The fastest ways to unlock a device (such as Face ID or weak passwords) are also the least secure. If you refuse to unlock your device for a search, CBP may try to unlock it on its own, Wessler said. A strong password with letters and numbers, or at least six digits, will make this harder.

The Ultimate Guide to Protecting Passwords

CBP guidelines instruct agents to only view data stored on your device itself, not all messaging apps like Facebook and Gmail send to the cloud. If you agree to search, flipping your device to airplane mode will limit inspection to saved or cached content.

You can choose to move your data to a cloud storage provider such as iCloud, Google or Microsoft OneDrive, then wipe or factory reset your device. This will protect your data from basic visual searches. But be warned: most file deletion methods leave traces that can be discovered by a forensic search. Plus, Hussain said, passing through customs with blank equipment can raise suspicions and make you more likely to be targeted.

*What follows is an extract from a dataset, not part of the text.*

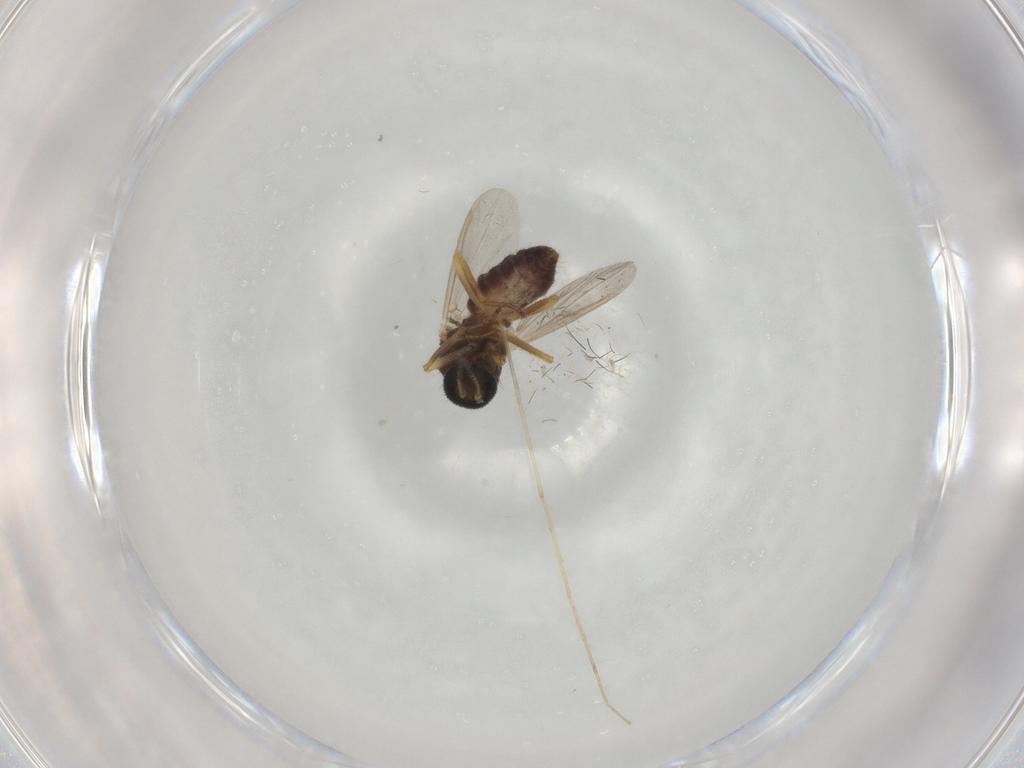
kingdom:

If sensitive photos, messages, or other data are easily visible on your device, move them to a private location, such as a hidden or password-protected folder. (I beg you not to accidentally show nudes to customs officers or anyone else. Here’s how to hide them.)

Consider where you entered the country from

Different states have different laws governing what CBP can inspect at U.S. entry points. In Arizona, for example, if CBP is looking for specific digital contraband, they can only search for devices without a warrant. If you want to protect your privacy, it might be worth flying to a state with tighter boundaries to CBP.